Avcılar Veteriner Fakülltesine götürdüm. İlaçla tedaviye yanıt vermedi. Ameliyat edilmesi gerekiyormuş. Ameliyatta oldu zavalının çekmediği acı kalmadı küçücük yaşta. 2 ay tedaviden sonra tamamen iyileşti. Evimizde 3 ay misafir kaldıktan sonra tekrar onu kapımın önüne bıraktım. Korkudan tir tir titriyor arabaların altına saklamyor verdiğim yemeği yemiyordu, ne yapacağımı şaşırdım. Evde kendi köpeğim Lolita varken 2.ci bir köpek hiç düşünmüyordum, minike yuva aramaya başladık, ve bulduk. Alibeyköyde bir fabrika, yeri güzel, kulübesi var ,bekçi var hemen götürdük gün boyunca telefon açıp bilgi alıyordum ne yapıyor diye, aldığım cevap hep aynı kıpırdamıyor, yemiyor, içmiyor çiş ve kaka yapmıyor... Gece 12de fabrikaya
gittik (gözümüzle durumu görelim içimiz hiç rabat değil çünkü) O kıpırdamayan hayvan bizi görünce çılgına döndü üstümüze atladı, sevindi. İçimiz cız etti ve dayanamayıp miniki tekrar geri aldık.

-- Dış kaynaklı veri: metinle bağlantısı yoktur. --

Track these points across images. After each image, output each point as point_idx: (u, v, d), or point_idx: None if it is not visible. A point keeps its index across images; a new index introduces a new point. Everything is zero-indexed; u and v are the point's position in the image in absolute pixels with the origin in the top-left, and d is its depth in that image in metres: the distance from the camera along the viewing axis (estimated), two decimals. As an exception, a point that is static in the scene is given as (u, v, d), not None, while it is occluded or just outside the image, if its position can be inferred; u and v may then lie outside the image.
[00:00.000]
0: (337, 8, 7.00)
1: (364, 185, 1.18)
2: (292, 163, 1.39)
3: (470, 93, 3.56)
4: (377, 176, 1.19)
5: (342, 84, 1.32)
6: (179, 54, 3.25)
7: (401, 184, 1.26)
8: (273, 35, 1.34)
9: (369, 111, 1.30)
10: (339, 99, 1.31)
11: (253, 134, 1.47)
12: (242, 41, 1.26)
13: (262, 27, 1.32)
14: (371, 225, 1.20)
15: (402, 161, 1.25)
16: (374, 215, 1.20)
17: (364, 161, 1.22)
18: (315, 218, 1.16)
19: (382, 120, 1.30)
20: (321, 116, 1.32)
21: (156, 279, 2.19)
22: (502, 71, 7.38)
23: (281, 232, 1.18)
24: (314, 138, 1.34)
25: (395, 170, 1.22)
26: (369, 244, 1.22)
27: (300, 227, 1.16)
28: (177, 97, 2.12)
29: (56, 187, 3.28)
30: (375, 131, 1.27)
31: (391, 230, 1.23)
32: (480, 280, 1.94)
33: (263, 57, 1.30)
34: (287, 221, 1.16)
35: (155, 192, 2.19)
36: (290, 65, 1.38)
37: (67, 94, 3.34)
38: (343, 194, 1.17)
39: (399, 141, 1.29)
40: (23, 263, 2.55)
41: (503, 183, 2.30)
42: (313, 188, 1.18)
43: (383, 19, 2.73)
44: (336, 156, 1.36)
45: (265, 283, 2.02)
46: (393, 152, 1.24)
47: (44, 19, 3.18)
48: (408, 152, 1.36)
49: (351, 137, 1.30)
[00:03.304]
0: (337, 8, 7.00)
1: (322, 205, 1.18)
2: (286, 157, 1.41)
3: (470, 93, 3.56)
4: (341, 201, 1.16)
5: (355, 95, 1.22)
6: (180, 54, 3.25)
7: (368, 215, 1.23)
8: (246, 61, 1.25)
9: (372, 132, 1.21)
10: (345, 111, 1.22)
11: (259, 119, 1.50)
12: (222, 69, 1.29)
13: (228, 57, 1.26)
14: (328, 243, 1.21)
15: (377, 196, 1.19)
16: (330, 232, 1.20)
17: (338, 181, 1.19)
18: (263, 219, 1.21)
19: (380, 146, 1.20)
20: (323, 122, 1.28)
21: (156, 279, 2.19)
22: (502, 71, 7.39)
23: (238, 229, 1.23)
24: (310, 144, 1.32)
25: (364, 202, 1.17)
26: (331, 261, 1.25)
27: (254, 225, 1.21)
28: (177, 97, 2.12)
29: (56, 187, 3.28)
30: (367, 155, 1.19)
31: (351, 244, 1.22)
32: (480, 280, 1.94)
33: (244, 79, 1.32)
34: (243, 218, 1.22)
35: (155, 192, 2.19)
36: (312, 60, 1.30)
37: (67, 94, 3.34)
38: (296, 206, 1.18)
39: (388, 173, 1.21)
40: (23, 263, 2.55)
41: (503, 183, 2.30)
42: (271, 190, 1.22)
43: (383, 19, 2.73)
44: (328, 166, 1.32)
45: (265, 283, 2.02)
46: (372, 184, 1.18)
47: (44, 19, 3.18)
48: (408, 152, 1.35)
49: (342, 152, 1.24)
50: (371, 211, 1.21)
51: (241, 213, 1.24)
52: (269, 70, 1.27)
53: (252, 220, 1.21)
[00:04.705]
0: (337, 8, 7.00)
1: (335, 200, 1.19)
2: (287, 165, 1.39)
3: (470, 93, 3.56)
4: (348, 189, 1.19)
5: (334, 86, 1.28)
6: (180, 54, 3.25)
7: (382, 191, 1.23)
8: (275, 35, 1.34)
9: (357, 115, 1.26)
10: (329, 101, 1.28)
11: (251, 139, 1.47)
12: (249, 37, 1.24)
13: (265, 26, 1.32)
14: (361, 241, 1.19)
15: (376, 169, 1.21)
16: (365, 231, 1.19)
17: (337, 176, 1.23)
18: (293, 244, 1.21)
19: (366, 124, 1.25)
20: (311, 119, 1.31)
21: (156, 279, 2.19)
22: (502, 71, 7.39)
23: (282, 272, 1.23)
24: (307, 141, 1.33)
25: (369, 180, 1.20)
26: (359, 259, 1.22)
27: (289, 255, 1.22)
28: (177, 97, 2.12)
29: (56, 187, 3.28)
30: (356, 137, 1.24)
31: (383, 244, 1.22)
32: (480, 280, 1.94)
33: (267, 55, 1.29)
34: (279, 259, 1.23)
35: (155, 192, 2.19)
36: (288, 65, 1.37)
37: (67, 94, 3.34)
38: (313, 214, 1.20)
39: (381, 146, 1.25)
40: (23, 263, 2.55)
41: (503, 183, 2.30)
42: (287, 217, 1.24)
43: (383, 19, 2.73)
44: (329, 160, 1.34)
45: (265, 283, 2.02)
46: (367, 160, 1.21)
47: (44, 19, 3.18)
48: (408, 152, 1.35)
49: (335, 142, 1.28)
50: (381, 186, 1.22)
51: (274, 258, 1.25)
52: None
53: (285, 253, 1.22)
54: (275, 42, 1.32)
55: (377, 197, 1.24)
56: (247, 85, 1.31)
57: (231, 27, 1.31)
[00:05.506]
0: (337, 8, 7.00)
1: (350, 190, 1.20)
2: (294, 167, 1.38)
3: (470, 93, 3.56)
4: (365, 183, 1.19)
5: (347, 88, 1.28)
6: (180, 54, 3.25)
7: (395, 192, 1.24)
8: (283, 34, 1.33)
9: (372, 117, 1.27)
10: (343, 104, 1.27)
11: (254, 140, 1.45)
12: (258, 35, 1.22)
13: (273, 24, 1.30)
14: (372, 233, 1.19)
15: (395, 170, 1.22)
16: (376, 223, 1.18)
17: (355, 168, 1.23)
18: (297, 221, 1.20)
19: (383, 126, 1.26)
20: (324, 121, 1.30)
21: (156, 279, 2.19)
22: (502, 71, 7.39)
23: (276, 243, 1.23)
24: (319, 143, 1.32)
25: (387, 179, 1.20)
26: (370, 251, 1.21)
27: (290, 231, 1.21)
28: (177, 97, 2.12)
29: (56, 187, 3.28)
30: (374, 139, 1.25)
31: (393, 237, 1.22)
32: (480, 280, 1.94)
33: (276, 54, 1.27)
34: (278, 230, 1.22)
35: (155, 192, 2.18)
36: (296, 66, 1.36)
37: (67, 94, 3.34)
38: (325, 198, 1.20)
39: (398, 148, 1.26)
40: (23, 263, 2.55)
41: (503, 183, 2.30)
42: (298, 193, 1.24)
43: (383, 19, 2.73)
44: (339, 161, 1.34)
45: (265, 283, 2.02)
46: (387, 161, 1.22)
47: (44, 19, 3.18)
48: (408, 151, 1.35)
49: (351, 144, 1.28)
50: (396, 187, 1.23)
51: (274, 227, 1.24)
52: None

Arabada sessizdi herhalde şimdi başıma neler gelecek endişesi taşıyordu. Eve yaklaşınca yolları tanıdı hareketlendi. Terasta doğru yuvasına koştu. Sevinçten O gün yemek yiyemedi.

Şunu anladım ki evine aldığın bir hayvanı asla başka bir yere veremiyorsun. O sana bağlanıyor sen ona bağlanıyorsun. bambaşka bir duygu bu. Yaşamak gerekiyor. Hiç anlayamadığım şey insanların yıllarca evlerinde baktıkları hayvanları artık bakamıyorum deyip sokağa atmaları. Bu vicdansızlık barınağımızda hayvanların çok büyük bir kısmı hep sokağa terk edilen ev köpekleri.

Hayvan sahiplenirken çok düşünün. Ölene dek bakacaksanız alın yoksa yazık olur.